The move will deal a further blow to the already flagging fortunes of one of the Government's key education policies. A prediction by John Patten, Secretary of State for Education, that more than 1,000 secondary schools would opt out by Easter is already bound to fail, with no more than 975 opting out by then.

In future, schools which decide to become self-governing will gain no advantage in cash terms over those which stay within local authority control.

The decision follows revelations that schools which pioneered the Government's opting out policy are receiving bonuses totalling almost pounds 14m each year.

More than 250 schools which opted out before April 1993 are receiving up to pounds 200,000 in extra funding each year.
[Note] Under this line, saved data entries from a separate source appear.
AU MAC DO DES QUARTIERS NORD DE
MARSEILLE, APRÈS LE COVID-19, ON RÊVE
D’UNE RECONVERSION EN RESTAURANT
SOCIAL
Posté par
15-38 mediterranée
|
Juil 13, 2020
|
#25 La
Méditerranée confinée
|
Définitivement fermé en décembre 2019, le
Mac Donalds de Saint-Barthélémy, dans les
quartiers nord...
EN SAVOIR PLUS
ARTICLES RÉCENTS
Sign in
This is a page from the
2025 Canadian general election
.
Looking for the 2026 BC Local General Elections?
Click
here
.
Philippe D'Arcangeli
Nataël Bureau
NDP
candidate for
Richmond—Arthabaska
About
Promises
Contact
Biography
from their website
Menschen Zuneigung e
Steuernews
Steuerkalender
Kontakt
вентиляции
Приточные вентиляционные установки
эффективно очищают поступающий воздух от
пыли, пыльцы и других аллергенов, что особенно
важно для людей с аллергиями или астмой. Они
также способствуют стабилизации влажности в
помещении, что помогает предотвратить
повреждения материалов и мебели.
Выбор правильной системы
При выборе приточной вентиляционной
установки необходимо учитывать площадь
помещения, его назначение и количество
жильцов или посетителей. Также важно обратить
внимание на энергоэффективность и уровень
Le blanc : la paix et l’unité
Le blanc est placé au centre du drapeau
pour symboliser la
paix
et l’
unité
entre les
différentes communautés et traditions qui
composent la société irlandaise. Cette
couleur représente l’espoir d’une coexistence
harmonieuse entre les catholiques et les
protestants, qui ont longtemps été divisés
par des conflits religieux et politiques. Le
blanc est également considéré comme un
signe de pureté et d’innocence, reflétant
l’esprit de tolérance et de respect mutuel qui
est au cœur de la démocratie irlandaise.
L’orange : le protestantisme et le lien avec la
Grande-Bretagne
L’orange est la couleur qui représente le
The discrepancy means that local authorities such as Essex and Berkshire, which have large numbers of self-governing schools, lose more than pounds 1m annually.

Now schools are to lose up to 10 per cent of the additional cash each year. Inflation will also eat into the fixed lump sum and officials at the Department for Education estimate that the bulk of the money will be lost to schools within four years.

Schools which opt out receive the same maintenance grant each year as local authority-run schools, but they also receive compensation for local authority services which which they must buy in, such as library provision and educational advice. The compensation has been frozen since 1990, but the maintenance grant has grown because authorities now distribute a much bigger proportion of funds to their own schools. Thus, self-governing schools are paid twice for central services.

Andrew Turner, director of the Grant Maintained Schools Foundation, said he did not believe the change would deter schools from opting out.

'Most schools, when they opt out, talk about being better off in terms of having control over a large amount of money and being able to get better value for it. I don't think they want to be better off if it means being funded in an unfair way,' he said.

Martin Rogers of Local Schools Information, a council-backed organisation which provides information on opting out, welcomed the move.